Paysage Wi-Fi – dessin sur papier millimétré, feutre
(8x) 52 x 42 cm / 2018
Il y a un monde derrière le monde, il y a ce que l’on voit et ce que l’on ne voit pas. Il y a le visible et l’invisible, le palpable et l’impalpable. Bien sûr, il pourrait s’agir de métaphysique et au fond, peut-être est-il question de cela dans les Paysages wi-fi. Ces dessins sont ambigus, tiennent tout autant de la rigueur de certaines formes conceptuelles que de l’esthétique saturée des productions chamaniques ou asilaires. Des points noirs envahissent les feuilles de papier millimétré et composent des paysages empruntés à une autre planète. Selon la méthode classique de la mise au carreau Benjamin Desoche transcrit dans ces dessins, les images d’un logiciel pour téléphone mobile cartographiant les ondes qui nous entourent.

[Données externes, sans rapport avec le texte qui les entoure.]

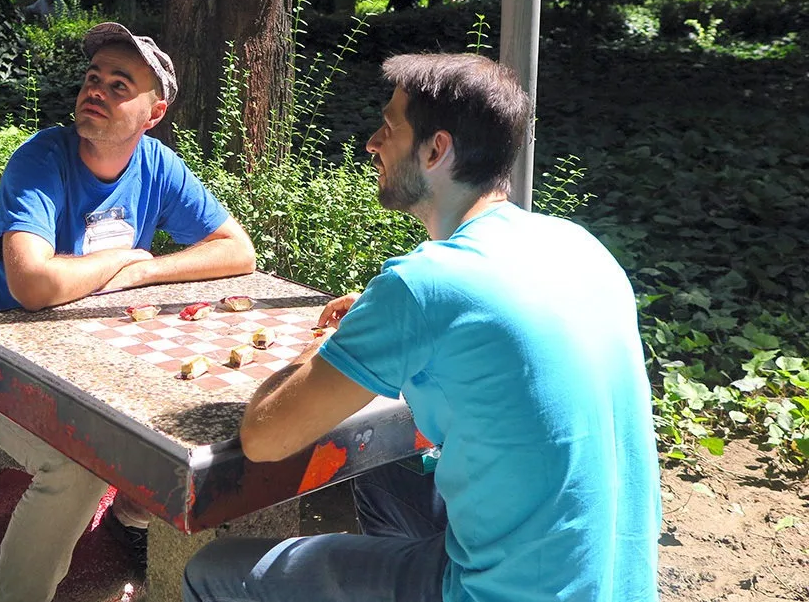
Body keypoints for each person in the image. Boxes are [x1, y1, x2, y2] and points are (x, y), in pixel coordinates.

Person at [182, 53, 661, 602]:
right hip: (615, 583)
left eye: (389, 127)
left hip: (500, 593)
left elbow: (264, 438)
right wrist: (388, 321)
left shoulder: (427, 284)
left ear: (437, 150)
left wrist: (321, 346)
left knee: (211, 571)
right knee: (386, 477)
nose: (372, 143)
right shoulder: (578, 246)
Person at [0, 22, 256, 602]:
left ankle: (127, 518)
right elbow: (32, 282)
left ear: (154, 113)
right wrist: (127, 254)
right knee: (78, 465)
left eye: (120, 85)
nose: (95, 90)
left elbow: (238, 250)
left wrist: (147, 270)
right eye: (93, 78)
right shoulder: (40, 160)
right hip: (3, 371)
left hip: (99, 358)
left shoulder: (158, 166)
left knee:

Comme souvent, dans le travail de l’artiste, l’image numérique retrouve une matière en s’affranchissant de la machine au profit du geste, les pixels devenant alors d’innombrables points réalisés à la main. Le paysage n’est pas seulement un objet perçu par un sujet dans lequel il se reflète selon la perspective romantique. Ici le paysage n’est pas intérieur, il est un bain, en l’occurrence un bain d’ondes, produites par des émetteurs plus ou moins puissants allant d’autres êtres humains à des machines en tout genre. Le paysage invisible n’est ni le monde des pulsions remontant des limbes de l’inconscient, ni même le lieu des esprits fantômes, il est le revers de la modernité, où le sujet est traversé d’un tissu de forces imperceptibles, dangereuses et sans aucun mystère.
S’attacher à prendre ce logiciel comme point de départ de l’œuvre est aussi une manière d’interroger la hiérarchie des valeurs et des forces de tous les éléments qui nous entourent. Il y a ce qui émet beaucoup et ce qui émet peu ou moins et ces forces sont transcrites numériquement par la machine pour mieux devenir des points, des lignes, des plans dans les dessins de Benjamin Desoche. La valeur graphique est donc relative à la force du champ magnétique aussi, les box des maisons se font voir davantage que leurs habitants, la machine se faisant encore menace d’un nouveau jour, force insoupçonnée, poison invisible certainement.